▶ [Testo di partenza]
※ ※ ※

Dunque, l’atto criminoso scoperto dalla guardia di Finanza non mette in discussione la bontà del cibo bio, ma prova soltanto che ci sono in giro agricoltori e commercianti delinquenti che fanno circolare *falso bio*. Ma i delinquenti sono purtroppo presenti in ogni campo dell’attività umana!
Secondo la guardia di finanza tra i delinquenti dell’affare falso bio ci sarebbero anche rappresentanti di un organismo di certificazione del bio. Nel regolamento bio un anello debole è rappresentato proprio dagli organismi di certificazione bio.
L’aspetto più criticabile è questo: se un organismo di certificazione serio (di seri ce ne sono tanti) rileva che un’azienda bio da esso controllata ha commesso delle irregolarità e le leva il marchio bio, l’azienda penalizzata per la sua disonestà cambia il nome e la partita IVA e riacquista verginità. Così può chiedere di essere controllata da un altro organismo di controllo, nella speranza che sia più compiacente.
Poiché compete al Ministero delle Politiche agricole la responsabilità di controllare l’operato degli organismi di certificazione del bio, c’è da chiedersi se questo Ministero non debba intervenire per evitare che vengano commessi atti del genere.

Penso che una cosa da fare, abbastanza banale ma efficace, sia quella di individuare e tenere sotto controllo le aziende che dopo il ritiro del marchio bio passano con nuovi connotati fiscali ad altro organismo di controllo e semmai tenere sotto controllo anche l’organismo di certificazione che è subentrato. Inoltre, poiché lo scandalo ora portato alla luce riguarda soprattutto prodotti provenienti dall’estero, ritengo che sarebbero da rivedere le norme relative al controllo dei prodotti bio d’importazione e in generale quando si tratta di filiere lunghe.

※ ※ ※

[Righe estratte]
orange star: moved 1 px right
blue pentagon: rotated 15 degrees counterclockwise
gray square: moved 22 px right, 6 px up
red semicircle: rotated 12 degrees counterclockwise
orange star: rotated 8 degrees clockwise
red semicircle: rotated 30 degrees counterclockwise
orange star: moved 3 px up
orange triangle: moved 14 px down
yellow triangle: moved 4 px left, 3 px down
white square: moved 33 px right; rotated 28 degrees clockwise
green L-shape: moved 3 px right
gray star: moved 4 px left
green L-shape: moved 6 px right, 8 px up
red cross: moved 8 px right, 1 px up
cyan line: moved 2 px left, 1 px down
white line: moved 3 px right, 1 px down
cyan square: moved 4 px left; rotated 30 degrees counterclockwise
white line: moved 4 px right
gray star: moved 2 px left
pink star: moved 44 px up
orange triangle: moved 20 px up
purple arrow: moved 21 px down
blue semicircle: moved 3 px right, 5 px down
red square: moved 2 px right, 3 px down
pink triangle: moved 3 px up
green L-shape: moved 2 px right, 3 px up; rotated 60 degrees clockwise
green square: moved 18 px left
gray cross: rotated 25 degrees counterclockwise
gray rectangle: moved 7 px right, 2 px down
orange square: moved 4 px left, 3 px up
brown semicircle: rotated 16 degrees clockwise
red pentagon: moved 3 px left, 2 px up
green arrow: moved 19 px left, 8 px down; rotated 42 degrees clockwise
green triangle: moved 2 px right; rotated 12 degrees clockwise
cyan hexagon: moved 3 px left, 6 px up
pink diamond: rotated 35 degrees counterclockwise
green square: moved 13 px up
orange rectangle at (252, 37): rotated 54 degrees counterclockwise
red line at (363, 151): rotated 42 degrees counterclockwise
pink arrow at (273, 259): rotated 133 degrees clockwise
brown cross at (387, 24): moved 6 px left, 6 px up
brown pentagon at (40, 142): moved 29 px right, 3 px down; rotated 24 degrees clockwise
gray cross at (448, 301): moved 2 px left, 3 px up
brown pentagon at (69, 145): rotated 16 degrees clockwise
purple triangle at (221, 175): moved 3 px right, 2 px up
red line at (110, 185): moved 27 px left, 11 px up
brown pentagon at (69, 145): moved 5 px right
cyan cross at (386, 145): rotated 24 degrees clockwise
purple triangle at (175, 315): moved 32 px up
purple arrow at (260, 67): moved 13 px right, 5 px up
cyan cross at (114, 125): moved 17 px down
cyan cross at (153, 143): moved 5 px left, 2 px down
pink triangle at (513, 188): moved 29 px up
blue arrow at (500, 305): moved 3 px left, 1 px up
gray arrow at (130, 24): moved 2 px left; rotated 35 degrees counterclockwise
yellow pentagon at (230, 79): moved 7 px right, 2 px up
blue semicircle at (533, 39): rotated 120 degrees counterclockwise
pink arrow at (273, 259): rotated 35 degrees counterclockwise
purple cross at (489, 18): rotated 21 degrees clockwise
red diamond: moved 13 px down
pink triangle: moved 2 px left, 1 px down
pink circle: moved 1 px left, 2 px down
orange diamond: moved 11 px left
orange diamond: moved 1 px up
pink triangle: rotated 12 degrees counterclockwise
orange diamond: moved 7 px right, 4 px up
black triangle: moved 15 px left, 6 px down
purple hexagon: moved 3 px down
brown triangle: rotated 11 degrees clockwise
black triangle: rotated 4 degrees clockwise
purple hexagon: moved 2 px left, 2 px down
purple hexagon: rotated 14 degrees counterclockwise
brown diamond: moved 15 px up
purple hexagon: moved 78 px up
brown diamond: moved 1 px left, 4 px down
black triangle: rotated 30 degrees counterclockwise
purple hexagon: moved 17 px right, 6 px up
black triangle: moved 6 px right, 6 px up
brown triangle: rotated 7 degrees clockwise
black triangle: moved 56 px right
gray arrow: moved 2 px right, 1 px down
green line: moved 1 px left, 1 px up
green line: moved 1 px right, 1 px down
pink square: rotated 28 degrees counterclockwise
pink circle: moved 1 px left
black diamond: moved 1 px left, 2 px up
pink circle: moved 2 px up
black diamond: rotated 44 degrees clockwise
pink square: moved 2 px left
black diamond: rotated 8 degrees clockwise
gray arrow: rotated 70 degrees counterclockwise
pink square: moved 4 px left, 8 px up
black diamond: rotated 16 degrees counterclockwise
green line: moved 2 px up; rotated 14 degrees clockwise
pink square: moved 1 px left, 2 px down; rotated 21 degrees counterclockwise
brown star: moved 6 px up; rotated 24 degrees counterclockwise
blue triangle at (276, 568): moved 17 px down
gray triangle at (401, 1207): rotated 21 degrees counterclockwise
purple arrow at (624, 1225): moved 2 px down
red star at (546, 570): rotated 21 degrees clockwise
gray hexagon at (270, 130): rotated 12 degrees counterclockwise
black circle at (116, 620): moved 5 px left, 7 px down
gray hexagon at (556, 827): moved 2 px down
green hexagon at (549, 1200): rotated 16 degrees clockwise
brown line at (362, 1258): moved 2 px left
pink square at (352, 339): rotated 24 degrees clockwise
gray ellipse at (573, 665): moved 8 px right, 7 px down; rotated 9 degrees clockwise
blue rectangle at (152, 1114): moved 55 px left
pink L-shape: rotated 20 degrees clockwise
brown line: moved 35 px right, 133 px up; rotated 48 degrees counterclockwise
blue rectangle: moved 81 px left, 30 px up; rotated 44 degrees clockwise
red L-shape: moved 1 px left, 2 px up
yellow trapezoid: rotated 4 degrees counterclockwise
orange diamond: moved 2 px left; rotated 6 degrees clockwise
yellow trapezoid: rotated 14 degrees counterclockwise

※ ※ ※

▶ [Da svolgere]
**a.** Elenca tutte le categorie di persone che il testo sul falso bio indica come delinquenti coinvolti nell'affare.
**b.** Riprendi il testo sul falso bio e prosegui la scrittura a partire dalla sua ultima frase.

▶ [Risposte all'esercizio]
**a.**
- agricoltori
- commercianti
- rappresentanti di un organismo di certificazione del bio

**b.**
La nobiltà dei principi che ispirano la produzione bio

Nel regolamento bio sono espressi due principi che hanno un alto valore etico e sociale, la ecosostenibilità e il rispetto degli animali da allevamento. Due principi che sono agli antipodi di quelli su cui si fonda l’agricoltura convenzionale, che sono lo sfruttamento delle risorse (suolo e acque inclusi) e l’animale come macchina di produzione.
La ecosostenibilità non nasce da un’ideologia ma da un’esigenza reale che viene avvertita in maniera sempre più drammatica sia dalla Chiesa che dagli scienziati di buona volontà. Papa Benedetto XVI ci ha invitato recentemente a “correggere i modi di crescita che sembrano incapaci di garantire il rispetto dell’ambiente e uno sviluppo umano integrale per oggi e per domani”.
Ecosostenibilità reclamano anche gli scienziati preoccupati per la perdita di fertilità dei suoli per effetto delle concimazioni con azoto di sintesi, per la riduzione della biodiversità dovuta ai pesticidi, per la contaminazione delle falde da nitrati e pesticidi. Il rispetto degli animali deve essere sentito come un dovere dagli allevatori dettato dal fatto che gli animali soffrono come noi.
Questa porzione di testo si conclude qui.